According to research by scholar and member of the Chinese National People's Congress Standing Committee Gu Shengzu, only around 10 percent of SMEs in Jiangsu and Zhejiang provinces can get loans from mainstream financial entities and 80 percent survive on private loans. However, the record high interest rates in private lending markets have almost cut off financing sources for most SMEs.

As Gu said during the 2011 APEC SMEs summit on Aug. 30 in Chengdu, Sichuan Province, “Around 10 percent of SMEs are transferring into large scale production, 20 percent are transitioning into producing other products, but many SMEs, around 60-70 percent, are facing serious survival difficulties.”

Economist Li Youhuan, a professor at the Guangzhou Academy of Social Sciences, told Radio Free Asia that financing is indeed very difficult for SMEs, but that’s not the direct or root cause

In reality it is production costs, including raw materials, labor, management and land costs, which have inflated drastically in the past few years, Li said. “At the same time, the international financial crisis caused the global market share for Chinese companies to shrink,” he added.

Gu Shengzu also said that a serious issue is the shortage of workers, which manifests in three areas.
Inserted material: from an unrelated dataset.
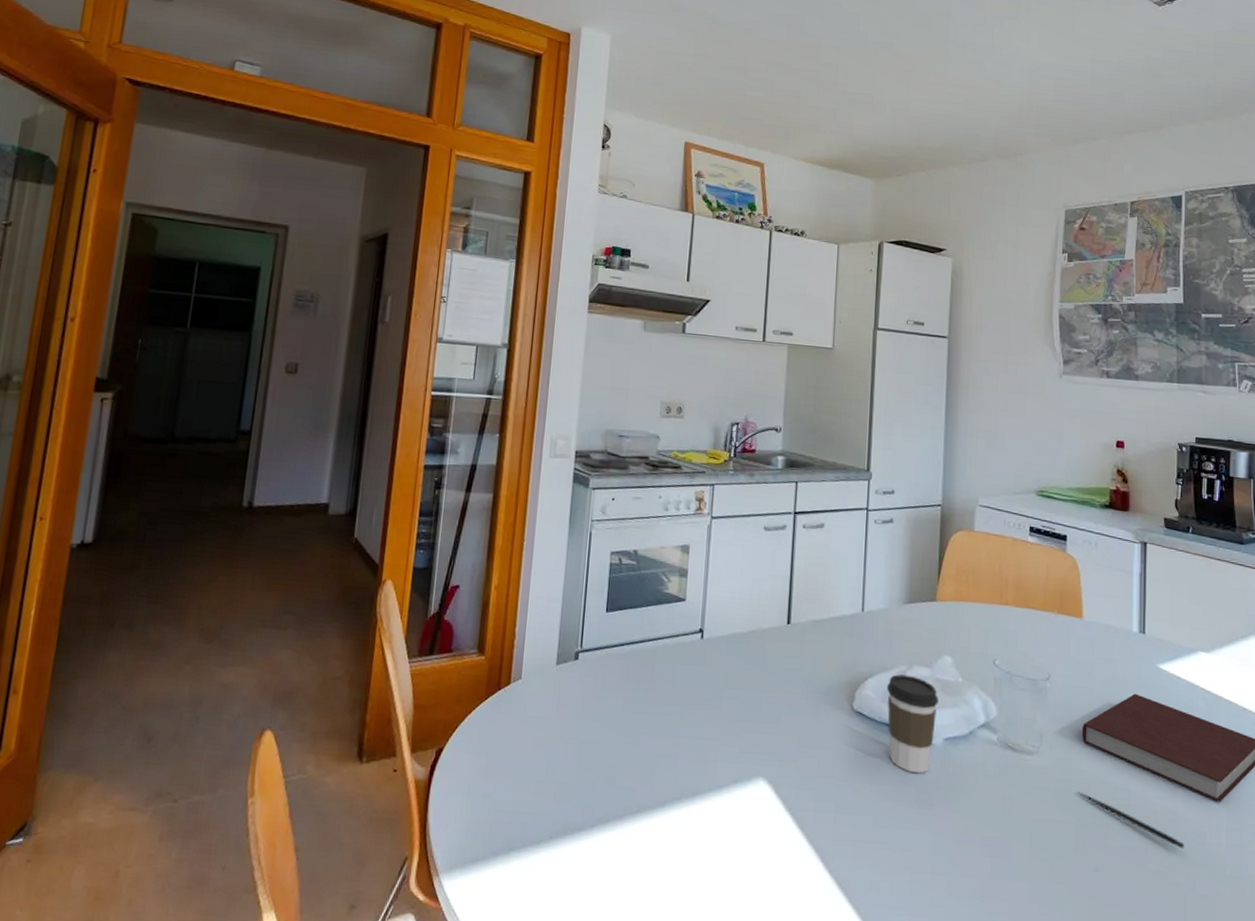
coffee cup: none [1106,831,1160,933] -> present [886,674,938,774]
Not enough people can be hired: Hangzhou City in Zhejiang Province once wanted to hire tens of thousands of migrant workers, but only a few hundred signed up; insufficient worker retention; and the increased cost of labor: a survey done in 2010 shows that the average cost per worker has increased by 20 to 40 percent for SMEs.

Chen Naixing, director of the Small Business Research Center of the Chinese Academy of Social Sciences, believes that there is a 10-15 percent shortage of labor in the country, which means a similar percentage of businesses will shut down. He told 21st Century Business Herald that this is a result of market forces.

Professor Li stressed that the situation did not occur recently but was apparent in 2008 with manufacturing companies both large and small, especially those that require intensive labor, finding their profit margins squeezed significantly.

SMEs in China are companies that have sales of less than 4.7 million dollars and employ less than 100 workers.

SMEs play an important role in the Chinese economy. Around 75 percent of towns rely on SMEs for employment and 90 percent of new jobs are created by SMEs. At the same time, these companies provide 65 percent of patents, 70 percent of new technologies and 85 percent of new products.